**Work required**
Please retype all of the entries that follow, leaving the images out.

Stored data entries
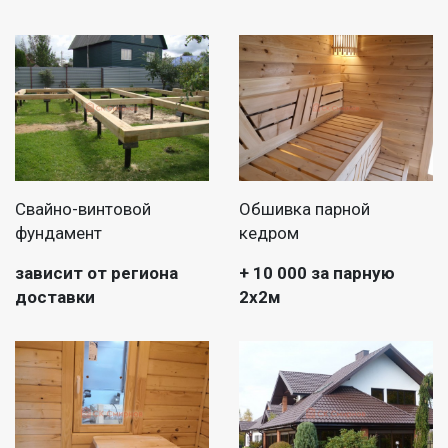
Свайно-винтовой
Обшивка парной
фундамент
кедром
зависит от региона
+ 10 000 за парную
доставки
2х2м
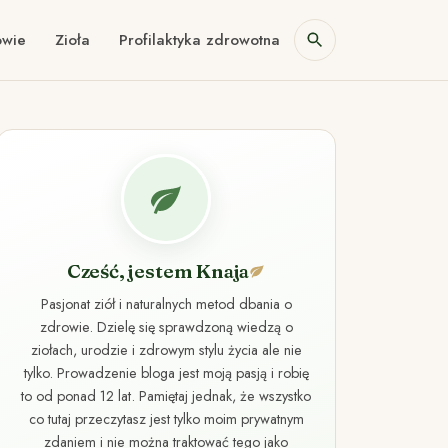
owie
Zioła
Profilaktyka zdrowotna
Cześć, jestem Knaja
Pasjonat ziół i naturalnych metod dbania o
zdrowie. Dzielę się sprawdzoną wiedzą o
ziołach, urodzie i zdrowym stylu życia ale nie
tylko. Prowadzenie bloga jest moją pasją i robię
to od ponad 12 lat. Pamiętaj jednak, że wszystko
co tutaj przeczytasz jest tylko moim prywatnym
zdaniem i nie można traktować tego jako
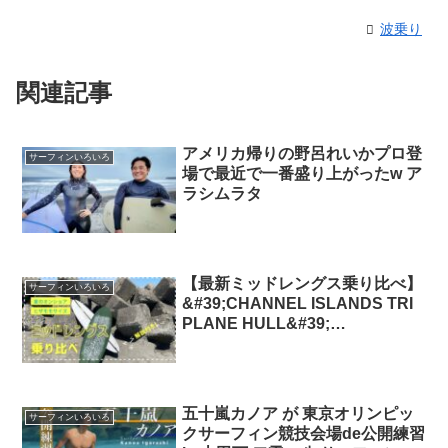
波乗り
関連記事
アメリカ帰りの野呂れいかプロ登
サーフィンいろいろ
場で最近で一番盛り上がったw ア
ラシムラタ
【最新ミッドレングス乗り比べ】
サーフィンいろいろ
&#39;CHANNEL ISLANDS TRI
PLANE HULL&#39;
&#39;HAYDEN SHAPES
MIDLENGTH GLIDER&#39; 解説
動画 ミッドレングス
五十嵐カノア が 東京オリンピッ
サーフィンいろいろ
クサーフィン競技会場de公開練習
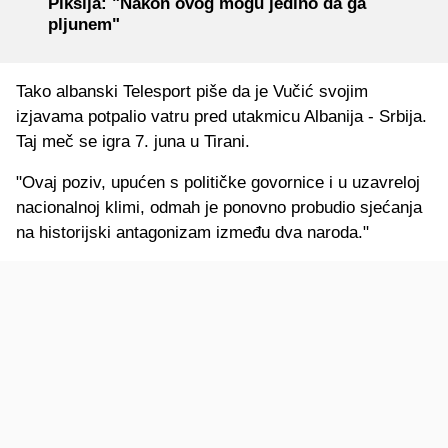
Piksija: "Nakon ovog mogu jedino da ga
pljunem"
Tako albanski Telesport piše da je Vučić svojim
izjavama potpalio vatru pred utakmicu Albanija - Srbija.
Taj meč se igra 7. juna u Tirani.
"Ovaj poziv, upućen s političke govornice i u uzavreloj
nacionalnoj klimi, odmah je ponovno probudio sjećanja
na historijski antagonizam između dva naroda."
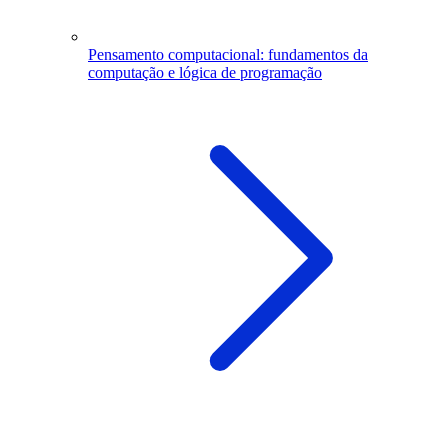
Pensamento computacional: fundamentos da
computação e lógica de programação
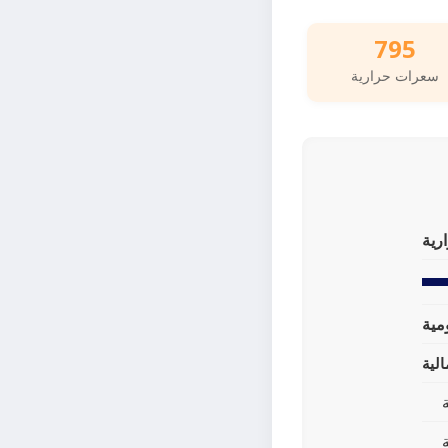
795
سعرات حرارية
رية
لية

**Answer space**
Свайно-винтовой
Обшивка парной
фундамент
кедром
зависит от региона
+ 10 000 за парную
доставки
2х2м
owie
Zioła
Profilaktyka zdrowotna
Cześć, jestem Knaja
Pasjonat ziół i naturalnych metod dbania o
zdrowie. Dzielę się sprawdzoną wiedzą o
ziołach, urodzie i zdrowym stylu życia ale nie
tylko. Prowadzenie bloga jest moją pasją i robię
to od ponad 12 lat. Pamiętaj jednak, że wszystko
co tutaj przeczytasz jest tylko moim prywatnym
zdaniem i nie można traktować tego jako
波乗り
関連記事
アメリカ帰りの野呂れいかプロ登
サーフィンいろいろ
場で最近で一番盛り上がったw ア
ラシムラタ
【最新ミッドレングス乗り比べ】
サーフィンいろいろ
&#39;CHANNEL ISLANDS TRI
PLANE HULL&#39;
&#39;HAYDEN SHAPES
MIDLENGTH GLIDER&#39; 解説
動画 ミッドレングス
五十嵐カノア が 東京オリンピッ
サーフィンいろいろ
クサーフィン競技会場de公開練習
Piksija: "Nakon ovog mogu jedino da ga
pljunem"
Tako albanski Telesport piše da je Vučić svojim
izjavama potpalio vatru pred utakmicu Albanija - Srbija.
Taj meč se igra 7. juna u Tirani.
"Ovaj poziv, upućen s političke govornice i u uzavreloj
nacionalnoj klimi, odmah je ponovno probudio sjećanja
na historijski antagonizam između dva naroda."
Pensamento computacional: fundamentos da
computação e lógica de programação
795
سعرات حرارية
رية
لية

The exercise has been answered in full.